After uni I was determined to make a living out of my drawings. I was not interested in any other career paths.
Did you study art in school?
Yes, I studied a BA in illustration at Kingston University.
Where does your inspiration come from; your impulse to make art? Do you have a source for your ideas?
I am always looking, sometimes the most mundane things are the most inspiring. A long bus journey people watching often inspires me to create personal work.
My photo gallery on my phone is jam packed full of people and places.
How would you describe the process of creating art?
For personal work it often stems from observation, I love wondering around galleries and public spaces people watching. For my commissions it all depends on the brief. If I have to think of a concept to illustrate, I chat to friends scribble down rough sketches. I love problem solving it fun thinking of your own ideas rather than drawing someone else’s
Do you remember your first set of paints, pens, or markers?

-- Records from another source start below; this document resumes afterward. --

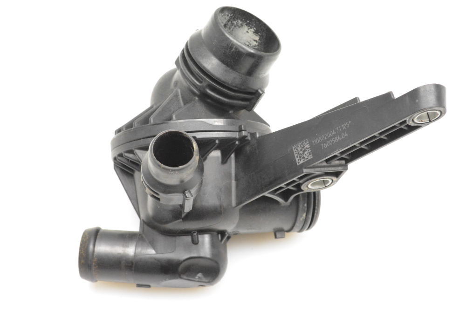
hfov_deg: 24.6
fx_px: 1068
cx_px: 233
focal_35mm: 82
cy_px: 155
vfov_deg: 16.5
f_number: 8
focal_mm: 55
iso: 6400
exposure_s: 1/250
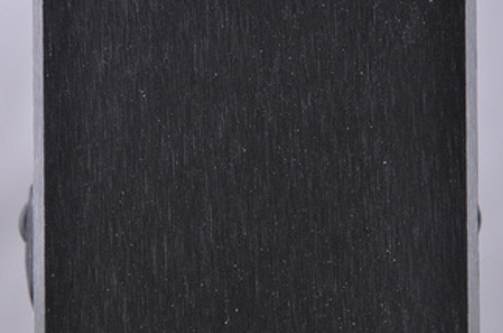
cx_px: 252
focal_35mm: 220
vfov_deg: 6.2
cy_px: 211
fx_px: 3064
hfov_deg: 9.4
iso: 3200
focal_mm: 105
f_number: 9.5
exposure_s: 1/125
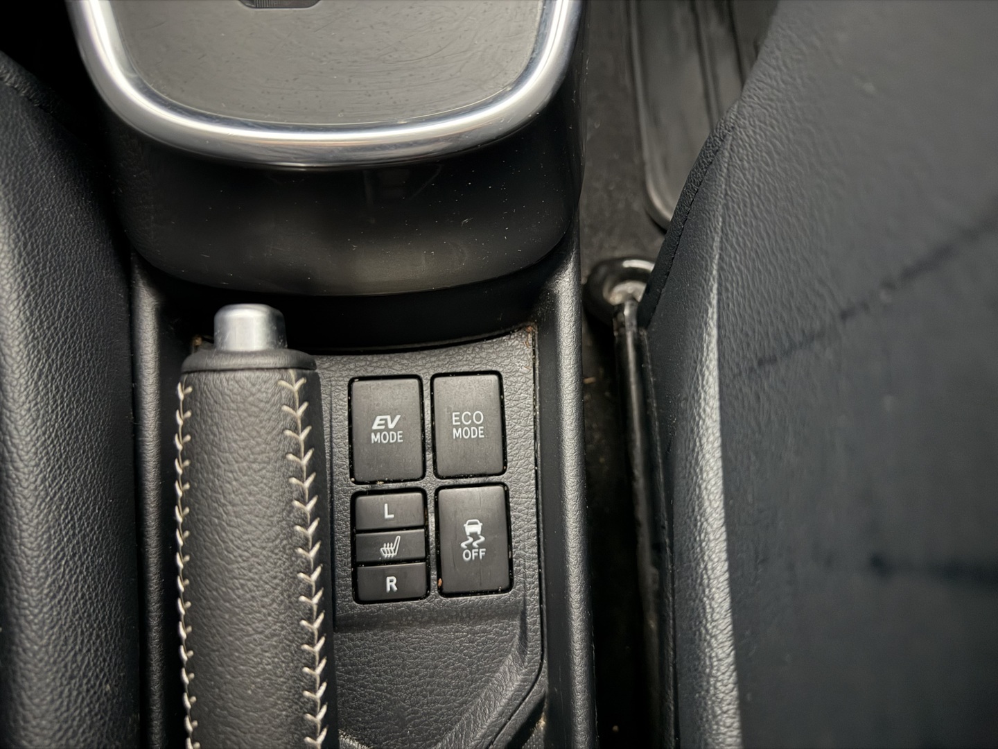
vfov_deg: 56.8
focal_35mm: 24
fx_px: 692
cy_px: 374
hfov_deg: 71.6
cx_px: 499
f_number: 1.78
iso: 2000
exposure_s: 1/9
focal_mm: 6.76
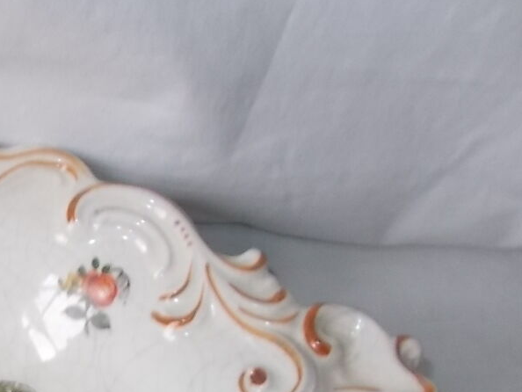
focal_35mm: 70
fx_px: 1056
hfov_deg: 24.7
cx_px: -131
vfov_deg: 19.7
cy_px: 480
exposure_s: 1/25
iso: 200
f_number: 3.2
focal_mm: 4.6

I guess it was felt tips that often exploded and went everywhere.
I had a pack of oil paints for Christmas and managed to squirt it all up my parent’s dining room wall. I discovered my love of dip pen and ink at university; I like the way it can create a different weight of line.
Why does art matter to you? Why might it matter to the world?
Studying the norm can bring new ideas and a different perspective, helping to generate new ideas and help people see differently.
Do you have a favourite artist supply, a favourite method, or favourite location, where you like to create artwork?
My favourite location always used to be at my studio, I have recently started to work from home. So, I hide away from everyone under the staircase where luckily my big desk fits. I enjoy working late at night undisturbed with pod casts playing.